By Michael Aron
Chief Political Correspondent
Thank you for staying out of the headlines. That was the message Gov. Chris Christie sent today to staff at the Department of Children and Families.
A federal monitor 10 days ago gave the department good marks for its steady progress in responding to reports of child abuse.
“Unfortunately, the work of DCF is usually only heard about broadly in the public when something goes wrong. We don’t have. like every 60 days, a story on TV or in the newspapers that say, ‘Another 60 days of extraordinary work where children were protected and families were put back together.’ Let’s take a moment to highlight five or 10 of those success stories. No, no, no, no. The only time we ever read or hear about it is when something goes wrong,” Christie said.
Something went terribly wrong when Faheem Williams, age 7, was found dead and bone-thin in a basement in Newark.
In those days, the agency was known as DYFS and was part of the Department of Human Services. Gov. Jon Corzine turned it into a cabinet level department on its own.
Its 6,600 employees include 2,800 caseworkers in what’s now known as the Division of Child Protection and Permanency.
“I, like many in this room, remember how this reform began and I know deep down what this moment means for all of us,” said New Jersey Department of Children and Families Commissioner Allison Blake.
A national child advocacy group filed a class action lawsuit against New Jersey in 1999. A federal monitor has been evaluating the agency since 2003. The state has put hundreds of millions of dollars into reform efforts. One focus has been reducing worker caseloads.
“In the very early days when the lawsuit was being settled, there were some staff in the state who had caseloads over 75, 85. It was an extraordinary amount of work for them to do and that’s why we were having the problems we were having. Today, yes, they’re working with 12 families, no more than eight new investigations in a month, which gives the time to really do a quality, a thorough investigation,” Blake said.
The quality of that casework is still of concern to the federal monitor. But that was not part of the governor’s message today. He was here to celebrate the progress and thank the people involved for their dedication.

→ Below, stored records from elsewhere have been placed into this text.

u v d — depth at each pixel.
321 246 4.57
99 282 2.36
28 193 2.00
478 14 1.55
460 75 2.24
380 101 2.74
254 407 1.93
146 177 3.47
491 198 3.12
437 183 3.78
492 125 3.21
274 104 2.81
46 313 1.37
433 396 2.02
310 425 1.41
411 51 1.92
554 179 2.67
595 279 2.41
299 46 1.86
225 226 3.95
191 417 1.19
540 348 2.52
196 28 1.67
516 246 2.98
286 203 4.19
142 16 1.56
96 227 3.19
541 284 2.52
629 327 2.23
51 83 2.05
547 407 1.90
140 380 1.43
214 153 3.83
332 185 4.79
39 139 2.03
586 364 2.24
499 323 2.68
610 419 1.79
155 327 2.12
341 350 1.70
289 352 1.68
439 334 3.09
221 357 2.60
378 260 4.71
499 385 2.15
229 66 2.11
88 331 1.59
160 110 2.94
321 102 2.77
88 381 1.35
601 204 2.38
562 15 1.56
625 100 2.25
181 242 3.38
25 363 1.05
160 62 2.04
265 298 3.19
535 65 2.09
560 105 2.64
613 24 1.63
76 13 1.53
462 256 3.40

“Because we’re dealing, as Allison said in her introduction, with the most vulnerable people in our state — our children. And the families that bring them into the world. And we all know, each and every one of us in this room, knows under the best circumstances how challenging families can be. Coming off Easter yesterday, I’m reminded,” Christie said.
The governor was effusive in his praise of these child welfare workers. He said he’ll be thinking of them after he leaves office in nine months.